2.59      Rear Admiral Titley told the committee that climate change is also likely to impact national security 'by posing increasing risks to the Department of Defence's estate and infrastructure group'.[124] For example, Defence's bases and equipment could be damaged by sea level rise, storm surge, coastal erosion and drought.[125] Defence submitted:

A large number of key Defence installations are at or just above sea level and much of Australia's infrastructure is ageing so there is an increased likelihood of climate change impacting Defence base operations in the short to medium term.[126]

2.60      Extreme weather events such as flooding and bushfires also have the potential to impede operations, 'disabling critical military infrastructure at times when rapid mobilisation is needed'.[127] The Climate Council also pointed out 'military bases rely on civilian infrastructure, such as water, power and transportation networks'.[128] Dr Michael Thomas, representing the Climate Council, advised that Defence:

...can't act in isolation about islanding their bases from this; they need to work with local communities, local councils, the local authorities—electricity, water and all the utilities that enable Defence to mobilise in times of need.[129]

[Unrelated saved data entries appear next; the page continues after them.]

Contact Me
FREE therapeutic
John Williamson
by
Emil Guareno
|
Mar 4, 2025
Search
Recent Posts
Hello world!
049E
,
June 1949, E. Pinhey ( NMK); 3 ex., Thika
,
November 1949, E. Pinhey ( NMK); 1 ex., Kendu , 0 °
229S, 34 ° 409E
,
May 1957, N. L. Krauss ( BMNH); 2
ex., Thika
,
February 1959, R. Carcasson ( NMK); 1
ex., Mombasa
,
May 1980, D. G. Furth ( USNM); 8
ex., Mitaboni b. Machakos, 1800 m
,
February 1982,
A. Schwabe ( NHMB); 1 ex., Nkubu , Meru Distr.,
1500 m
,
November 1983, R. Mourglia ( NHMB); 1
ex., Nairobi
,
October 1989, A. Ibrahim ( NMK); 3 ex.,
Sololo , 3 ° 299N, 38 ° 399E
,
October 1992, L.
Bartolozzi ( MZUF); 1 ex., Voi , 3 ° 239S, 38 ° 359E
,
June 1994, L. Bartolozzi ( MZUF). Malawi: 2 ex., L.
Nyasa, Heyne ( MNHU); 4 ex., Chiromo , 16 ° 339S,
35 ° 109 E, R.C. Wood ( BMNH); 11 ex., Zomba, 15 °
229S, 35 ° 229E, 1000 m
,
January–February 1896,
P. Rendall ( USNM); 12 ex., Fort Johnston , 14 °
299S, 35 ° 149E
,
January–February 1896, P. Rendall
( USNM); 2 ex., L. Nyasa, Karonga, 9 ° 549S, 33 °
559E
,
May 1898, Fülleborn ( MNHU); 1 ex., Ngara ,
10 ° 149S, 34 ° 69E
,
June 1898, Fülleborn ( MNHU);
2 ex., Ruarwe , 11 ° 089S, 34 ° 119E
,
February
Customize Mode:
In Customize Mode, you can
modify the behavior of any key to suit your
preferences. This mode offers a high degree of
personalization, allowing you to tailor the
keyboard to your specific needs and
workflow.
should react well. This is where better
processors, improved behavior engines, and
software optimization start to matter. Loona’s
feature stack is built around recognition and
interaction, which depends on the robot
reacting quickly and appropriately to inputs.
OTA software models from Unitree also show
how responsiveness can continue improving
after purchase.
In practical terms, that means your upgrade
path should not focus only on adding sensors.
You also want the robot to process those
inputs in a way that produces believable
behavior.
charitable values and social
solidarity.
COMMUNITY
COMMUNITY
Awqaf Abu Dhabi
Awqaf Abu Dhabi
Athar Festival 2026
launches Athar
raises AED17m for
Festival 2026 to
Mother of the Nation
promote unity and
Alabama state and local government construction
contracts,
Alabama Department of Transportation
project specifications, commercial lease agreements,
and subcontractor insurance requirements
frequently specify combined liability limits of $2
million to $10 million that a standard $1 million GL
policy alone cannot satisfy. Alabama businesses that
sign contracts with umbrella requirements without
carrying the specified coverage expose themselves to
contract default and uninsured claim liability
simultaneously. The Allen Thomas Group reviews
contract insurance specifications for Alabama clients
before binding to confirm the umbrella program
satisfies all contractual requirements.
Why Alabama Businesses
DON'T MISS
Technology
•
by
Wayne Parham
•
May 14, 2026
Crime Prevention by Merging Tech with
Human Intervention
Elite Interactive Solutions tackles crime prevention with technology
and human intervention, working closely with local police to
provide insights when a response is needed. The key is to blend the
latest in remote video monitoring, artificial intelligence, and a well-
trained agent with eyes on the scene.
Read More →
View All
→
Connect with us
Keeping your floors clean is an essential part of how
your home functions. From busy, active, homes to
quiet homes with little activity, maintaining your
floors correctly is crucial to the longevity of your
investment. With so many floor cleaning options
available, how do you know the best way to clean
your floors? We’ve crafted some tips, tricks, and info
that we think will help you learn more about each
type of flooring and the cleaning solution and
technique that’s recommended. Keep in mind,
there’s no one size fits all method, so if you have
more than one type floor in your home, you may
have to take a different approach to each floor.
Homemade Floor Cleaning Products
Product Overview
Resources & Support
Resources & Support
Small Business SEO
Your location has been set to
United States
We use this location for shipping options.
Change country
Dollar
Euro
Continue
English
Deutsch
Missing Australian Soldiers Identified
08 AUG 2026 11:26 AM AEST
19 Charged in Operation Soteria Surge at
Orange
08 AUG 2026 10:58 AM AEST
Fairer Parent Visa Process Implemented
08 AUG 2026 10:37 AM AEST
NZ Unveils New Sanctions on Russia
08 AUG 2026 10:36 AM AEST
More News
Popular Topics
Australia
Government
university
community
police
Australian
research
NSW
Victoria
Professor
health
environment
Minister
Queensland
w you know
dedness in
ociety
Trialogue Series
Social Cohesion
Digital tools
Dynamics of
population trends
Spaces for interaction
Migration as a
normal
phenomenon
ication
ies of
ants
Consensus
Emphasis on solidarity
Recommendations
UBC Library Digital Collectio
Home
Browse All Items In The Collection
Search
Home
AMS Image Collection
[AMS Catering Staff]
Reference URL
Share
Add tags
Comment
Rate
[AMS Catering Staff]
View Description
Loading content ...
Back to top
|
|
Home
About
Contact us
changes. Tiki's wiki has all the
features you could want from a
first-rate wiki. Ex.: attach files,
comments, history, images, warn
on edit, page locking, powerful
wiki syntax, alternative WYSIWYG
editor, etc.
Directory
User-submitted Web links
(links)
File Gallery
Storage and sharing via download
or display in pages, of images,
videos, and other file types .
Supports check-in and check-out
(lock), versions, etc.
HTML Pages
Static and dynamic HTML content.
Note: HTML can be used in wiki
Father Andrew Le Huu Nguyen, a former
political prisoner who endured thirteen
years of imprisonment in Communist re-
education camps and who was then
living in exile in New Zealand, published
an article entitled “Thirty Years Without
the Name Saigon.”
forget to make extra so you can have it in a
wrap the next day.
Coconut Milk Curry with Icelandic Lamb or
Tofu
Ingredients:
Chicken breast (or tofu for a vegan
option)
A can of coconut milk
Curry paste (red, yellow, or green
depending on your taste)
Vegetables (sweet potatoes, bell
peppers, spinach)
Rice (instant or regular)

2.61      Defence reported that increased temperatures and the prevalence of natural hazards could also affect current and planned training grounds and facilities.[130]

2.62      The CPD raised the impact of rising sea levels on the current naval shipbuilding program, suggesting the 'vulnerability to natural disasters...could shut down shipbuilding capacity for periods of time'.[131]

2.63      The Defence submission outlined additional risks to assets, including the potential for increased temperatures and changes to the chemical composition of the atmosphere and oceans affecting the 'maintenance requirements and possibly the operational performance of major ADF assets'.[132]